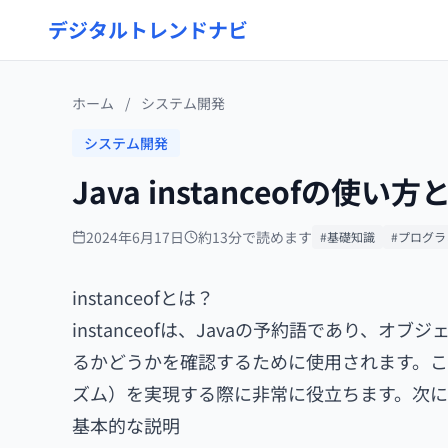
デジタルトレンドナビ
ホーム
/
システム開発
システム開発
Java instanceofの使い
2024年6月17日
約13分で読めます
#基礎知識
#プログラ
instanceofとは？
instanceofは、Javaの予約語であり
るかどうかを確認するために使用されます。こ
ズム）を実現する際に非常に役立ちます。次に、i
基本的な説明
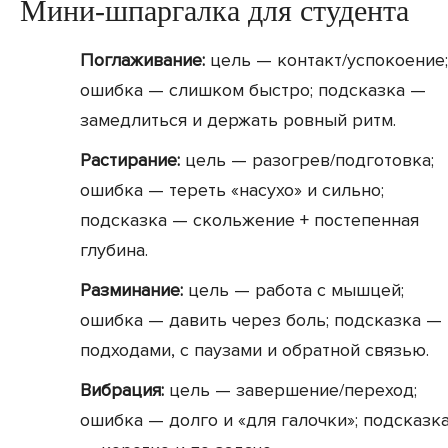
Мини-шпаргалка для студента
Поглаживание:
цель — контакт/успокоение;
ошибка — слишком быстро; подсказка —
замедлиться и держать ровный ритм.
Растирание:
цель — разогрев/подготовка;
ошибка — тереть «насухо» и сильно;
подсказка — скольжение + постепенная
глубина.
Разминание:
цель — работа с мышцей;
ошибка — давить через боль; подсказка —
подходами, с паузами и обратной связью.
Вибрация:
цель — завершение/переход;
ошибка — долго и «для галочки»; подсказк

--------------------------------

Skip the images and restate each record above word for word.

EXERCISE RESPONSE:
デジタルトレンドナビ
ホーム
/
システム開発
システム開発
Java instanceofの使い
2024年6月17日
約13分で読めます
#基礎知識
#プログラ
instanceofとは？
instanceofは、Javaの予約語であり
るかどうかを確認するために使用されます。こ
ズム）を実現する際に非常に役立ちます。次に、i
基本的な説明
Мини-шпаргалка для студента
Поглаживание:
цель — контакт/успокоение;
ошибка — слишком быстро; подсказка —
замедлиться и держать ровный ритм.
Растирание:
цель — разогрев/подготовка;
ошибка — тереть «насухо» и сильно;
подсказка — скольжение + постепенная
глубина.
Разминание:
цель — работа с мышцей;
ошибка — давить через боль; подсказка —
подходами, с паузами и обратной связью.
Вибрация:
цель — завершение/переход;
ошибка — долго и «для галочки»; подсказк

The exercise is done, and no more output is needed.